Tuesday, May 23, 2006

Summer Blogging-on Lisa Jarnot

Well, so now that composition class is over, what's to blog about? Indeed, I can only do this while sitting here next to the window in the sun. It's time to talk about poetry. It is summer after all...

Having just read, and discussed with my class, Lisa Jarnot's Black Dog Songs. Didn't know if I liked it at first. The class was mixed in their responses. One girl didn't like it b/c as a person with ADD and some type of dyslexia she had a hard time with all of the repetition and seeming nonsense writing. Jarnot goes for the repitition kill that's for sure. And seeming nonsense is the point at times. She writes a poem for Dick Cheney, I'll start it here--actually by the time I finish I will have copied the whole thing b/c it's quick and fun...

Dumb Duke Death

down dire
death day
dim dale
ding dong
dame chase
cheap date
dance dodge
do dive
dull duck
do doze
dork deal
door dirge
chip cheer
dusk dew
duke duel
dab dash
chin chink
dim dark
dog dawn
dank dive
deep debt
dour dose
deem dead
ding dong
dug dirt
ditch dib
chimp chore
damp dank
death do
dead deal
duck dell
do deem
dawn down
dark deep
dog dawn
dig ditch
deed done
dead duke
ding dong

Just the title makes me thing of Ronald Reagan (via John Wayne wasn't he called the Duke or some such thing, that's what I think of) and Darth Vader like dark death, or maybe I just associate Cheney with Darth Vader but, yes, the death thing comes up a lot in the poem too. You've got your usual sound and alliteration stuff in there too, the two word lines with single syllable words, the repitition of 'ding dong' for instance, the animals (chimp chore...)...read and make of it what you will. But this poem is the 5th in the series called "My Terrorist Notebook," the introduction to which is a poem in a prose block that may be poem or prose introduction or neither or both that in any case begins "This is the beginning of my terrorist notebook--all terrorism all the time." And ends with some talk about we the terrorists blowing up all the little mousies...and the mousie moon...and it sort of ends in this totally open way so that what comes after, can be anything.

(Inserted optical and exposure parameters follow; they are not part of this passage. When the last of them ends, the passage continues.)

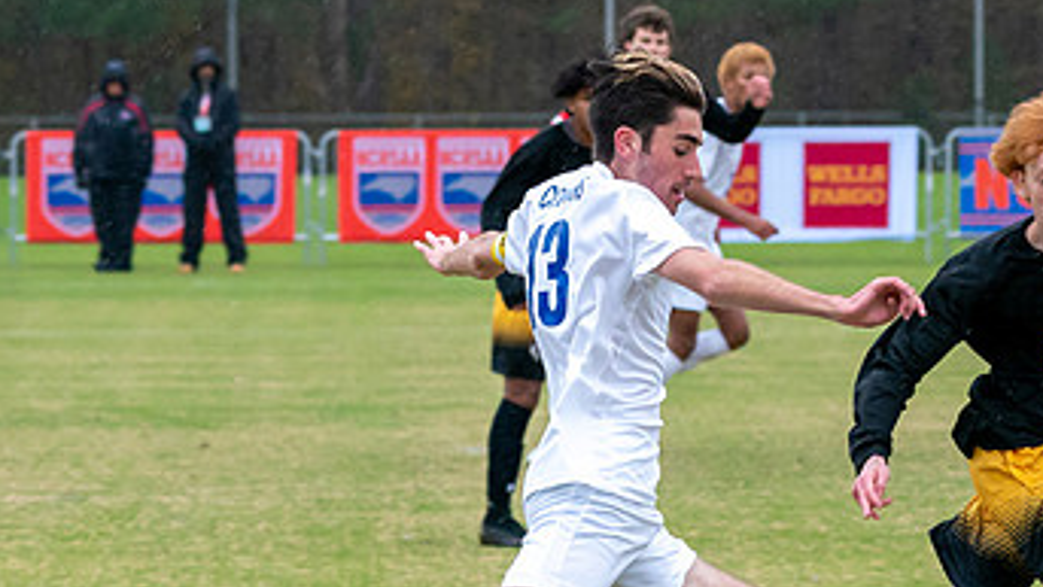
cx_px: 809
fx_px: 9680
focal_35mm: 350
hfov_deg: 6.2
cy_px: 383
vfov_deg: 3.5
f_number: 5.6
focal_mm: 112
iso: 2500
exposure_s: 1/800
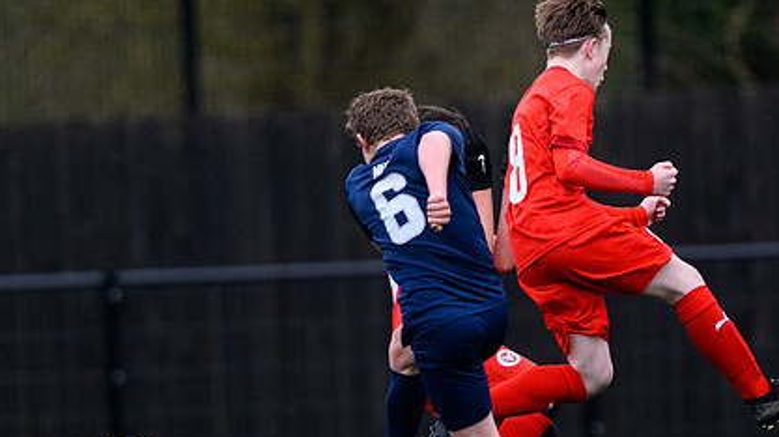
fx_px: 23926
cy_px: 700
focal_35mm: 1159
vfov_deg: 1.0
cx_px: 470
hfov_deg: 1.9
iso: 3200
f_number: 2.8
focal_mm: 400
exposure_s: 1/2000
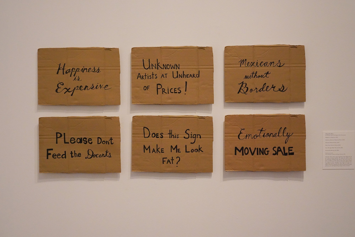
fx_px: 394
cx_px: 178
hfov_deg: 48.5
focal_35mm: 40
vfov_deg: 33.4
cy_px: 118
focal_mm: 40
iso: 8000
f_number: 8
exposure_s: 1/100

In class we talked about the use of animals in the poems throughout the book as possibly allegorical. She is making some political commentary, overt in her references to figures like Cheney and Bush and Rumsfeld but less so in the content of the poems (as in these are not directly, old school political poems). How and why do the animals figure in, stand in for people or as 'symbolic' for lack of anything better, but they are not symbolic, not in the old poetry way, rather they point around and point toward (multiple) possibility. The animals give us a way to see and hear differently. The animals detach from our otherwise reality and we don't realize we are even more in reality through our interactions with the animals in the poems...not so weird as that sounds. Jarnot doesn't like animals weirdly... but when we get to the sestina that invokes Noah and the Flood we may or not realize we are learning something here.

But before what may or not be a reference to the flood, we have this section called "They" which includes poems that seem to parody something........ah ha, brilliant.....ok, so there are many ways to read these and indeed we had some varied interpretations in our class. One of our favorites was "They Loved Paperclips" and it begins "They loved harmony they loved ant hills they loved food and cookies and harpoons they loved the sound of laces of the shoes and snow..." The section then ends with the sestina called "Story" which may or not be about the flood, but it repeats versions of lines about rain, and ships built in stories about rain...and you get the idea. There are a lot of animals here too. And you get this past tense sense, what we also talked about with the "They" poems, that you could read these as some sort of parody of silly (suburbanites) contemporary people who talk and don't mean anything ("Oh, I love that, I love this, I love Starbucks...") and nothing is important b/c everything is made important, or some such thing. But you also get this past tense sense, like looking back (after the apocalypse) everything looks nice and wonderful ("I loved that stapler!") before it was gone before everything was wiped out...This section, following the "Terrorist Notebook" ends with the story which ends with the lines:

that had always been the trees, that had been there near the sun,
that had harbored all the birds, having eaten what was ate,
inside the rain near little ships with sheep in shadows of the sun.